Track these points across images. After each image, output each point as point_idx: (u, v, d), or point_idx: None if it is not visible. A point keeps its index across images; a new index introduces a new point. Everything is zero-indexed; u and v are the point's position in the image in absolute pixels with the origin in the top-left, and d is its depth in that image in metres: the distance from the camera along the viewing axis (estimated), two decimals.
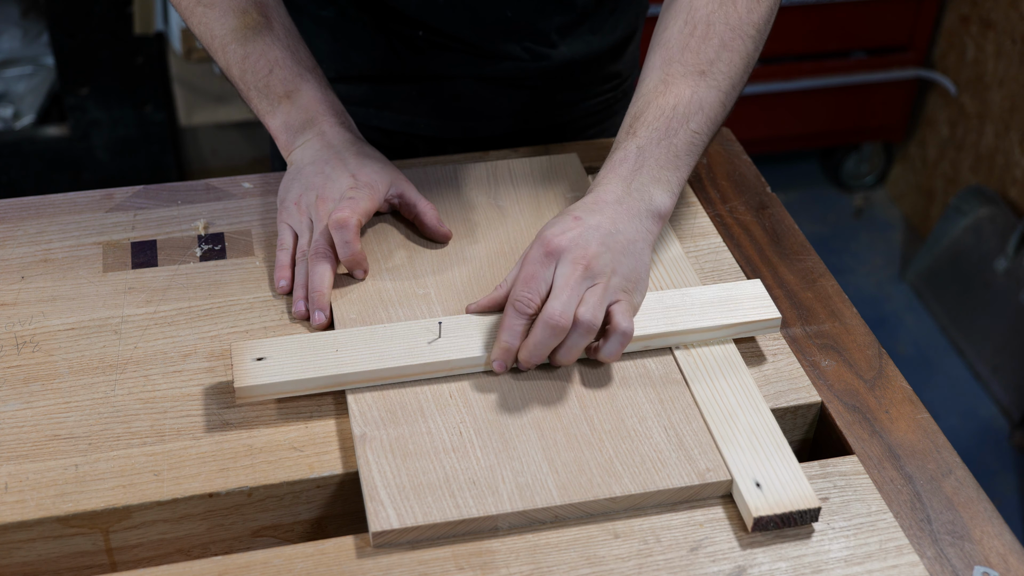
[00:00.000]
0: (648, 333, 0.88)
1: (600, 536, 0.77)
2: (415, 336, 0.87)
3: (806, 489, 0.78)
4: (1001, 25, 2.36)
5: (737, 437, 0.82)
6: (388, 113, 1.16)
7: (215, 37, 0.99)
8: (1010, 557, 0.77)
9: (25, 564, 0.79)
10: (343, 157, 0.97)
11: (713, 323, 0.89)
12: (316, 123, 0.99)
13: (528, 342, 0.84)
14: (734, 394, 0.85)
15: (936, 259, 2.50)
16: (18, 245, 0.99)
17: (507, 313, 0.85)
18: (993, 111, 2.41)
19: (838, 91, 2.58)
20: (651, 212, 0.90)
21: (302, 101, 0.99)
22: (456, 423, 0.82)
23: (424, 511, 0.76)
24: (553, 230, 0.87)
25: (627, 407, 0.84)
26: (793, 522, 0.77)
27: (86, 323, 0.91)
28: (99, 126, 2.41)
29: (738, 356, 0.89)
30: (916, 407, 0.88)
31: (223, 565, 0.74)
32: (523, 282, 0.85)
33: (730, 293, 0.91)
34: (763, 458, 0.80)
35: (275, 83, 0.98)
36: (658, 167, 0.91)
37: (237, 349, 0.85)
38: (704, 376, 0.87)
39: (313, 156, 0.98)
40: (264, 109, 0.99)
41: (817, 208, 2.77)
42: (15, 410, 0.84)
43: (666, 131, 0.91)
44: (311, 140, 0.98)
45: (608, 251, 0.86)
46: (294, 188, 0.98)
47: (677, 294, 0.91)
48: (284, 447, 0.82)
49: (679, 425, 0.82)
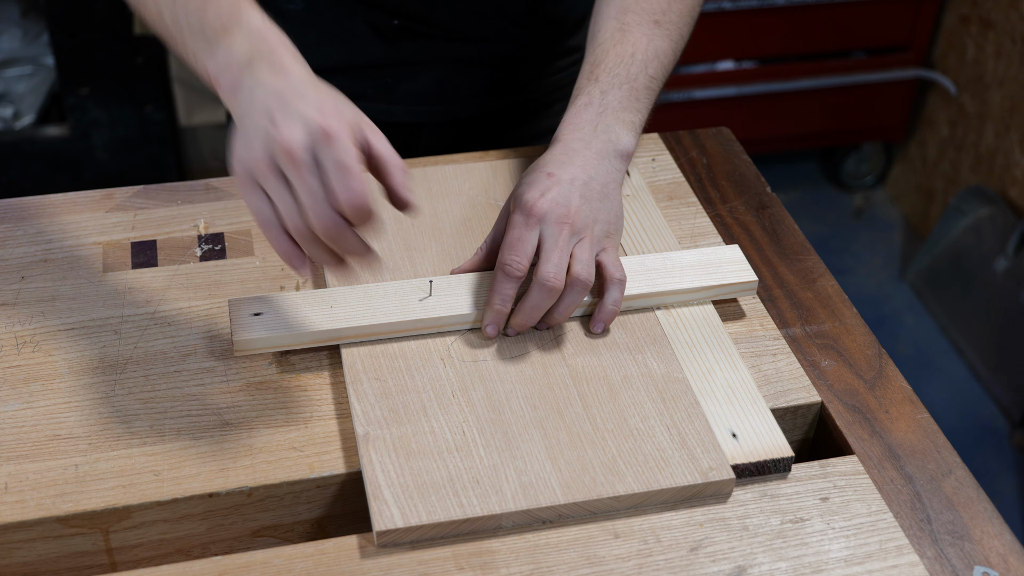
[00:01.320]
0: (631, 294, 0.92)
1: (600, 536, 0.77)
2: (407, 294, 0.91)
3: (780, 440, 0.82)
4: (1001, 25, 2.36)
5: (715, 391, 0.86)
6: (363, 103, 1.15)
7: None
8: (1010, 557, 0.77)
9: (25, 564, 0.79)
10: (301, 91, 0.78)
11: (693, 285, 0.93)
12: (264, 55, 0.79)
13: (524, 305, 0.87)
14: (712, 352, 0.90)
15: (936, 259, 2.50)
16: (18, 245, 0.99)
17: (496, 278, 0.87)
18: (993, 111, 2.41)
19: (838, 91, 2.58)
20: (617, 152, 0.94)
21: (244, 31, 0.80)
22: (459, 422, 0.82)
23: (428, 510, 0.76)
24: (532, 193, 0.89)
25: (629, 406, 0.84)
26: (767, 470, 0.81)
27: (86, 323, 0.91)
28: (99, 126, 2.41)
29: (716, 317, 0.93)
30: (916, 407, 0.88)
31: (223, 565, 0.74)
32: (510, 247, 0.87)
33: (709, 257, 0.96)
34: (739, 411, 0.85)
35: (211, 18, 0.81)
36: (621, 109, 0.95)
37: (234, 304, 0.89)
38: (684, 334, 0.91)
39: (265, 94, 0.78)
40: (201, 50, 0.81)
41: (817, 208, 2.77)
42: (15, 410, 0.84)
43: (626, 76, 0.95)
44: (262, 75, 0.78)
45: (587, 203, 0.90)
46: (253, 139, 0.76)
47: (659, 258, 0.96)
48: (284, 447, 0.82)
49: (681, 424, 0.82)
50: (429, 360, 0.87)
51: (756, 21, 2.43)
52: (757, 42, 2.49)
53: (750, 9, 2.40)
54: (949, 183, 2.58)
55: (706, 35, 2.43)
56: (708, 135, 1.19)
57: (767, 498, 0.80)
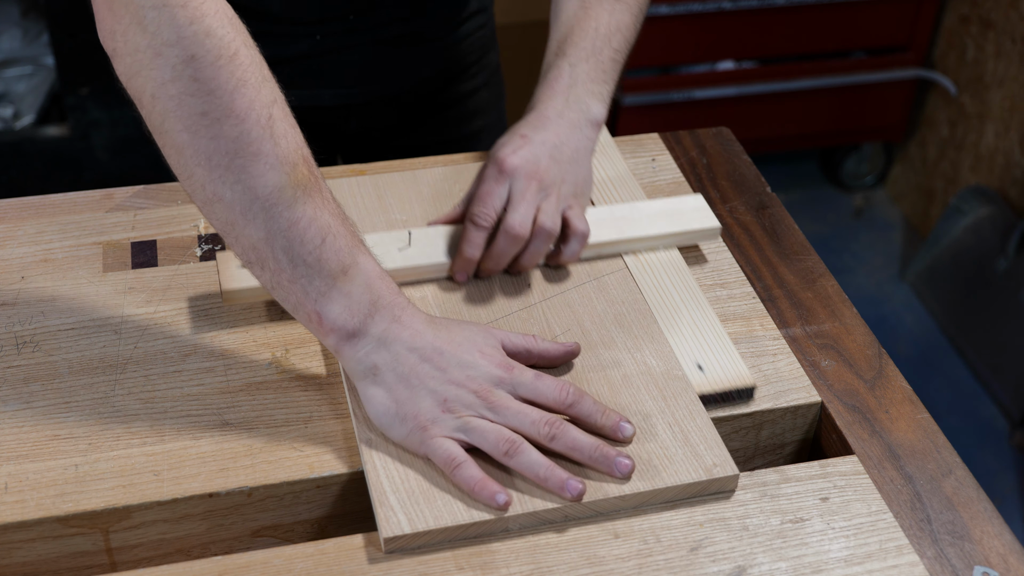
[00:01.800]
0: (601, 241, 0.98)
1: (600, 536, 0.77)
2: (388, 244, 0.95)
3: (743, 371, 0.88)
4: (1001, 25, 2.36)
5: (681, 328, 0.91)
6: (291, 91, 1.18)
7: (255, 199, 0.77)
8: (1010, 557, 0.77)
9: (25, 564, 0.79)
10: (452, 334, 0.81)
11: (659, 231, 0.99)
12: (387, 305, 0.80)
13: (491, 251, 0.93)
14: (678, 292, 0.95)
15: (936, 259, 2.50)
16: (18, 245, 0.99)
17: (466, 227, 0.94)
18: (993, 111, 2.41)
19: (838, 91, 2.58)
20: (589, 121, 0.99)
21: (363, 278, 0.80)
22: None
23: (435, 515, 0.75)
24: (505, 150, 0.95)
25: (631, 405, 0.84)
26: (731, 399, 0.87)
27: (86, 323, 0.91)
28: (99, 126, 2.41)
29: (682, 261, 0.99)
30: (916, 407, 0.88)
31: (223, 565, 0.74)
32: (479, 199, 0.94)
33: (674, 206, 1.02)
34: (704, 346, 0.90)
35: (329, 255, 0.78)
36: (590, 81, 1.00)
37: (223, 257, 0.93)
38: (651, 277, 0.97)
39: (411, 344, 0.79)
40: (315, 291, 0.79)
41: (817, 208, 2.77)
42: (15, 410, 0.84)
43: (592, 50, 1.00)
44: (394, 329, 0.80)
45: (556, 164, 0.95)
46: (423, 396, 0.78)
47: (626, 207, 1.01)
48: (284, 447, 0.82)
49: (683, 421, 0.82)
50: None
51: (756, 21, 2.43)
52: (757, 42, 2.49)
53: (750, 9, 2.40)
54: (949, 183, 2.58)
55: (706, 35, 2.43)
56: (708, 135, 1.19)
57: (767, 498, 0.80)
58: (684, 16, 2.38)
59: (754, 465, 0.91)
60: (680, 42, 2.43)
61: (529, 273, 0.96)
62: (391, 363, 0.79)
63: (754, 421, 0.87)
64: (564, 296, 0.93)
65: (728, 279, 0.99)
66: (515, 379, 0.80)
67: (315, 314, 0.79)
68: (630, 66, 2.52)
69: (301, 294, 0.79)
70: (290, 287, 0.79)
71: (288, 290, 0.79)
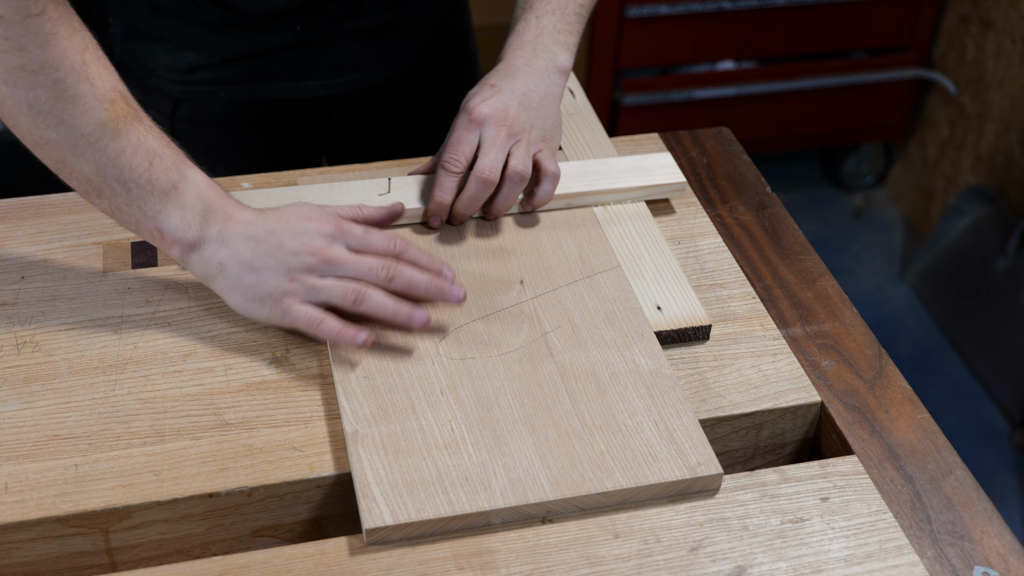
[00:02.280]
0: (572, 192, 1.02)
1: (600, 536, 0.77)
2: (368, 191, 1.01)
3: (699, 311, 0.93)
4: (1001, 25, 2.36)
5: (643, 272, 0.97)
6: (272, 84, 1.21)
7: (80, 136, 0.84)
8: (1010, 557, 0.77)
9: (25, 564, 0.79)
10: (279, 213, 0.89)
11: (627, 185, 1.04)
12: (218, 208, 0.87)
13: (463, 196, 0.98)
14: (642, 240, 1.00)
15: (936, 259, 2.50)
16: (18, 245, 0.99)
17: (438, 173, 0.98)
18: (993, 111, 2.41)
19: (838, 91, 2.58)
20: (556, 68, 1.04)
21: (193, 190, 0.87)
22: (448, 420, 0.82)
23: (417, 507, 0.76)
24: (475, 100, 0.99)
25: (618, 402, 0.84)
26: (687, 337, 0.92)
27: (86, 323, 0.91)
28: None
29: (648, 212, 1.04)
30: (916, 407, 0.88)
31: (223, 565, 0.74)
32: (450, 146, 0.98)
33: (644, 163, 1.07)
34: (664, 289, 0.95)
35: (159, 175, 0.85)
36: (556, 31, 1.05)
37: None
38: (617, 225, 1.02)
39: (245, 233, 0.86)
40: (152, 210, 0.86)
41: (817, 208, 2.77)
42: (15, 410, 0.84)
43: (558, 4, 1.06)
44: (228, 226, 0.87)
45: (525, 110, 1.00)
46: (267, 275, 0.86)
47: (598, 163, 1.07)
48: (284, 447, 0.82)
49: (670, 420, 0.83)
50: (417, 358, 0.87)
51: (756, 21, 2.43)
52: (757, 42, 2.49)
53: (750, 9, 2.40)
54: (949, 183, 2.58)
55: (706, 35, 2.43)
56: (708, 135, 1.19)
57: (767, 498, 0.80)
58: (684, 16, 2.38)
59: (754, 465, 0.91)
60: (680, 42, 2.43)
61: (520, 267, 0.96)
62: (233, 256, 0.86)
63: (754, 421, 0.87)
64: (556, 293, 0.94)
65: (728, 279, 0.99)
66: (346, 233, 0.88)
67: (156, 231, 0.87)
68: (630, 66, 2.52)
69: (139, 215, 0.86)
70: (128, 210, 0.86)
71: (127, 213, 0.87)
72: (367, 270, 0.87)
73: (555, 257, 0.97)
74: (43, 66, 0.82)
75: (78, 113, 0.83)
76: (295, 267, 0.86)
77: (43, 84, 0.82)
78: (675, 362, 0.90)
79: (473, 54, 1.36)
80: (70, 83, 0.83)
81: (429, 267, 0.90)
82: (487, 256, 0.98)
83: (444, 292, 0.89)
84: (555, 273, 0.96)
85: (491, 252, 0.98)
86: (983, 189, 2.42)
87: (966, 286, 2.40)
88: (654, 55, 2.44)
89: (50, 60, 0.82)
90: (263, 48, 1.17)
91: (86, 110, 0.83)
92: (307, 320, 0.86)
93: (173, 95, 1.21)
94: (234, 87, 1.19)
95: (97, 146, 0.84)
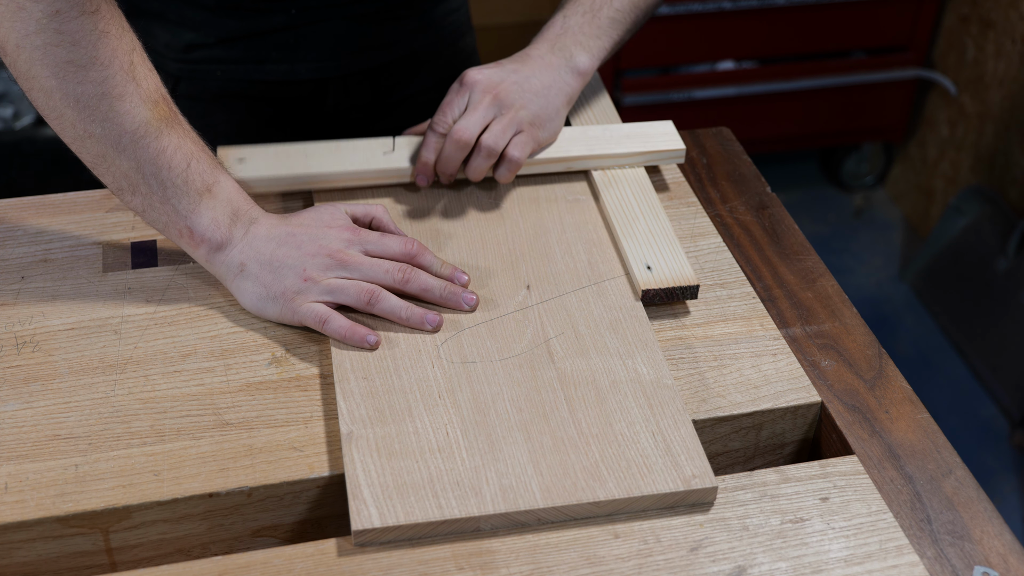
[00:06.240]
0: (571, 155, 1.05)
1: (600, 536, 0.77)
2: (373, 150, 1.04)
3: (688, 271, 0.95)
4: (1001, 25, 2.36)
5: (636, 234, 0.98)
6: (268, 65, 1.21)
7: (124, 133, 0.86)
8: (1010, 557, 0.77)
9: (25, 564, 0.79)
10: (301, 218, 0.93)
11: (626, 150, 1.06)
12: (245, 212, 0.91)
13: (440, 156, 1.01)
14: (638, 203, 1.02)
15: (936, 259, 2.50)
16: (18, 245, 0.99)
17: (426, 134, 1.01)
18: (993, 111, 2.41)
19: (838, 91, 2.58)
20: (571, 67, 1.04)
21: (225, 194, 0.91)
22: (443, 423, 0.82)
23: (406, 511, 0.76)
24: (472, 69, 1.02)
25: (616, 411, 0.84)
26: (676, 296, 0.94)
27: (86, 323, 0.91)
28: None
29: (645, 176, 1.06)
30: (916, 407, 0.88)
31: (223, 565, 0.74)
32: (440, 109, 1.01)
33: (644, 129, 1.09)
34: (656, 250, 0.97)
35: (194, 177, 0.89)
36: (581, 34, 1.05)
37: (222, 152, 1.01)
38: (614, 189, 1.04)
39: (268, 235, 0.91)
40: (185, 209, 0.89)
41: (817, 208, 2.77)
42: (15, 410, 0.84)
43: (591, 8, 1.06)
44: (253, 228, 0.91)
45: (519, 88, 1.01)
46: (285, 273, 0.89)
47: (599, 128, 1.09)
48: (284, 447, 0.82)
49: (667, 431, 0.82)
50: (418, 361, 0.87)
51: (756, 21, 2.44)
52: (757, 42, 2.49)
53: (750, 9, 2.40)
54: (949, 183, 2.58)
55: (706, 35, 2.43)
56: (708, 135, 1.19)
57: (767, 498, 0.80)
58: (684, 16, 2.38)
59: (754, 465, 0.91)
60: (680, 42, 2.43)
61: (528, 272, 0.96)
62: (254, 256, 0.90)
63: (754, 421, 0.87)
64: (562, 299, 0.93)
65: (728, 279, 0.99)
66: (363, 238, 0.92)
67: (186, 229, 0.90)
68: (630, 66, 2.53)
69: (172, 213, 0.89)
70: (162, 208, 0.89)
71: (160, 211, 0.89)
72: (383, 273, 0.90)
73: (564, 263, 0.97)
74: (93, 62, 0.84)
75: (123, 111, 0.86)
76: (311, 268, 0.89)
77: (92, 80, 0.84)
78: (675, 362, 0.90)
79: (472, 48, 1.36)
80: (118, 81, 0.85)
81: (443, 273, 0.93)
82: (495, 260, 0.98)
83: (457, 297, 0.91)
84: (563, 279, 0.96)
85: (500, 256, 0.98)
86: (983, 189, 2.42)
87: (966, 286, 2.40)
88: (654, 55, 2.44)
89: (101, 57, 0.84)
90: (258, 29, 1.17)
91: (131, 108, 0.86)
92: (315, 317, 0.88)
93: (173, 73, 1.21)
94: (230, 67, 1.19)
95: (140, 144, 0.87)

◇ ◇ ◇

**EXERCISE REQUIREMENTS**
Using only the entries above, output the line with "14: (734, 394, 0.85)", the line with "38: (704, 376, 0.87)", and all lines between them, exactly as they stand.

**OUTPUT FOR THIS EXERCISE**
14: (734, 394, 0.85)
15: (936, 259, 2.50)
16: (18, 245, 0.99)
17: (507, 313, 0.85)
18: (993, 111, 2.41)
19: (838, 91, 2.58)
20: (651, 212, 0.90)
21: (302, 101, 0.99)
22: (456, 423, 0.82)
23: (424, 511, 0.76)
24: (553, 230, 0.87)
25: (627, 407, 0.84)
26: (793, 522, 0.77)
27: (86, 323, 0.91)
28: (99, 126, 2.41)
29: (738, 356, 0.89)
30: (916, 407, 0.88)
31: (223, 565, 0.74)
32: (523, 282, 0.85)
33: (730, 293, 0.91)
34: (763, 458, 0.80)
35: (275, 83, 0.98)
36: (658, 167, 0.91)
37: (237, 349, 0.85)
38: (704, 376, 0.87)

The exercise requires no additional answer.